3. Entities, Attributes, and Relationships
A cataloguing code should take into account the entities, attributes, and relationships as defined in conceptual models of the bibliographic universe.
3.1. Entities
The following entities may be represented by bibliographic and authority data:
Work
Expression
Manifestation
Item
Person
Family
Corporate Body
Concept
Object
Event
Place.
3.2. Attributes
The attributes that identify each entity should be used as data elements.
3.3. Relationships
Bibliographically significant relationships among the entities should be identified.

 

Lubetzky’s great ideas

Lubetzky is regarded as the greatest cataloguers of the twentieth century.  When he joined Library of Congress, he noticed there were a lot of backlog of cataloguing.  He determined to simplify the cataloguing rules.  His ‘back to basic’ approach was to base the rules back to the objectives and principles of cataloguing, so that cataloguers in future generation would know how to deal with new formats and new information ecosystem.

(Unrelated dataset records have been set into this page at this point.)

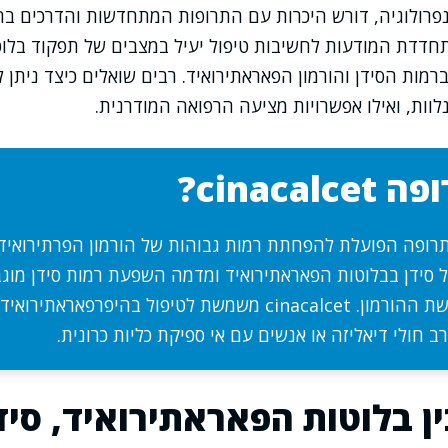
נפרולוגיה, דורש היכרות עם התרופות המתחדשות והדרכים בהן
דדת המודעות לחשיבות טיפול יעיל במצבים של תפקוד בלוטו
רמות הסידן והורמון הפאראתירואיד. רבים שואלים כיצד ניתן
וות, ואילו אפשרויות מציעה הרפואה המודרנית.
cinaca?
cina היא תרופה הפועלת להפחתת רמות גבוהות של הורמון הפרתירואי
 סידן בבלוטות הפאראתירואיד ומדמה השפעת רמות סידן מוגב
מפחיתה את הפרשת ההורמון. cinacalcet משמשת לטיפול בהיפרפאר
ב חולי דיאליזה או אנשים עם אי ספיקת כליות כרונית.
 בלוטות הפאראתירואיד, סיד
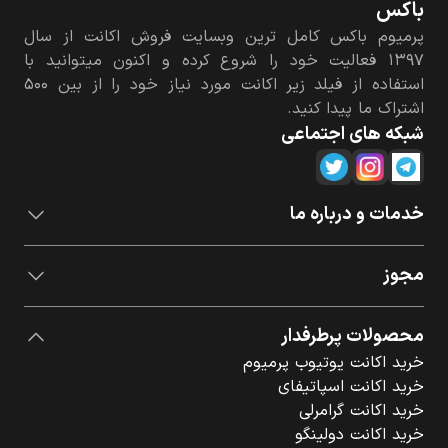
باکس
پرمیوم باکس کامل ترین وبسایت فروش اکانت از سال
۱۳۹۷ فعالیت خود را شروع کرده و اکنون میتوانید با
استفاده از فیلد زیر اکانت مورد نیاز خود را از بین ۵۰۰
اشتراک ما پیدا کنید.
شبکه های اجتماعی
خدمات و درباره ما
مجوز
محصولات پرطرفدار
خرید اکانت یوتیوب پرمیوم
خرید اکانت اسپاتیفای
خرید اکانت گرامرلی
خرید اکانت دولینگو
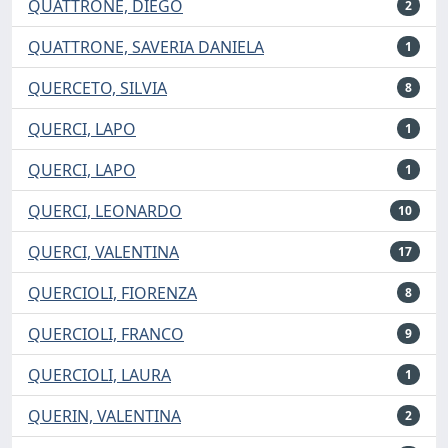
QUATTRONE, DIEGO
2
QUATTRONE, SAVERIA DANIELA
1
QUERCETO, SILVIA
8
QUERCI, LAPO
1
QUERCI, LAPO
1
QUERCI, LEONARDO
10
QUERCI, VALENTINA
17
QUERCIOLI, FIORENZA
8
QUERCIOLI, FRANCO
9
QUERCIOLI, LAURA
1
QUERIN, VALENTINA
2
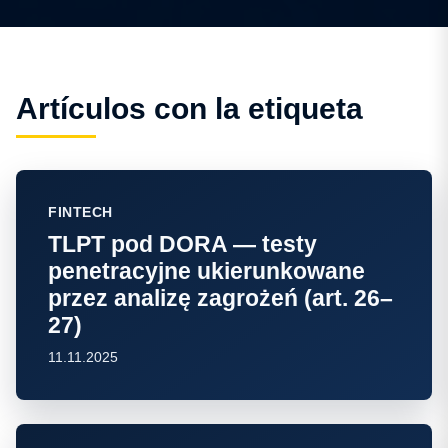
Artículos con la etiqueta
FINTECH
TLPT pod DORA — testy
penetracyjne ukierunkowane
przez analizę zagrożeń (art. 26–
27)
11.11.2025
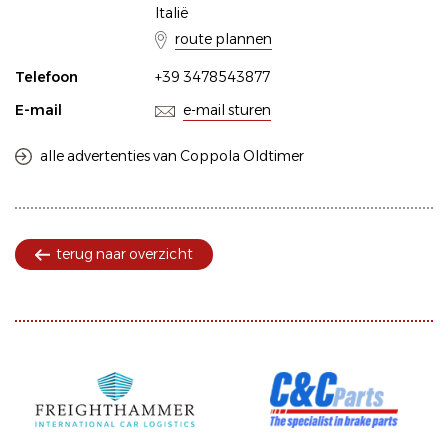
Italië
route plannen
Telefoon
+39 3478543877
E-mail
e-mail sturen
alle advertenties van Coppola Oldtimer
terug naar overzicht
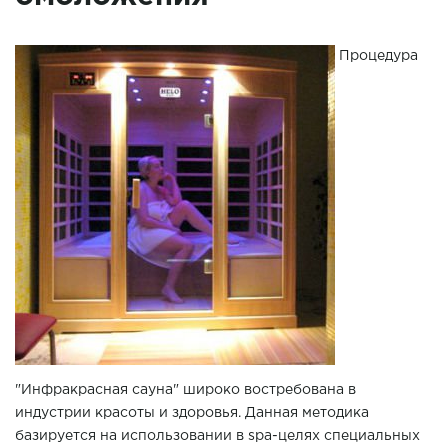
Процедура
"Инфракрасная сауна" широко востребована в
индустрии красоты и здоровья. Данная методика
базируется на использовании в spa-целях специальных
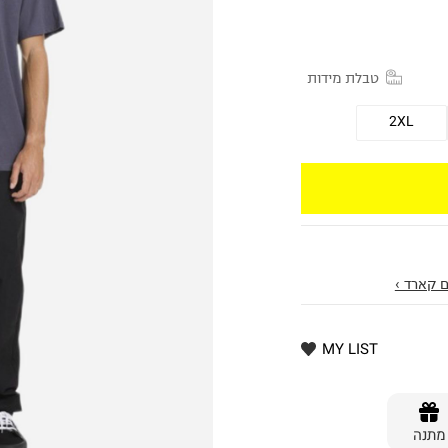
טבלת מידות
2XL
 קארד ›
MY LIST
מתנה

In his “Cataloging Rules and Principles, he said there were two objectives of cataloguing.  “The first objective of cataloguing is to enable the user of the catalog whether or not the library has the book he want….. The second objective is to reveal the the user of the user to the catalog, under one form of the author’s name, what works the library has by a given author and what editions or translations of a given work” [1]

There are two significant new thinkings in these two objectives:
1. A catalogue is not only for helping the users to find what they are looking for.  We have to provide the choices, alternatives to users.
2. The editions or translation of a given work marks the distinction between work and expression.
Both ground breaking thinkings laid the foundation of the concepts we are seeing in FRBR.

Reference:
[1] Denton, William (2007) “FRBR and the History of Cataloging”.  Chapter 4 of “Understanding FRBR: What It Is and How It will Affect Our Retrieval Tools ” edited by Arlene G. Taylor.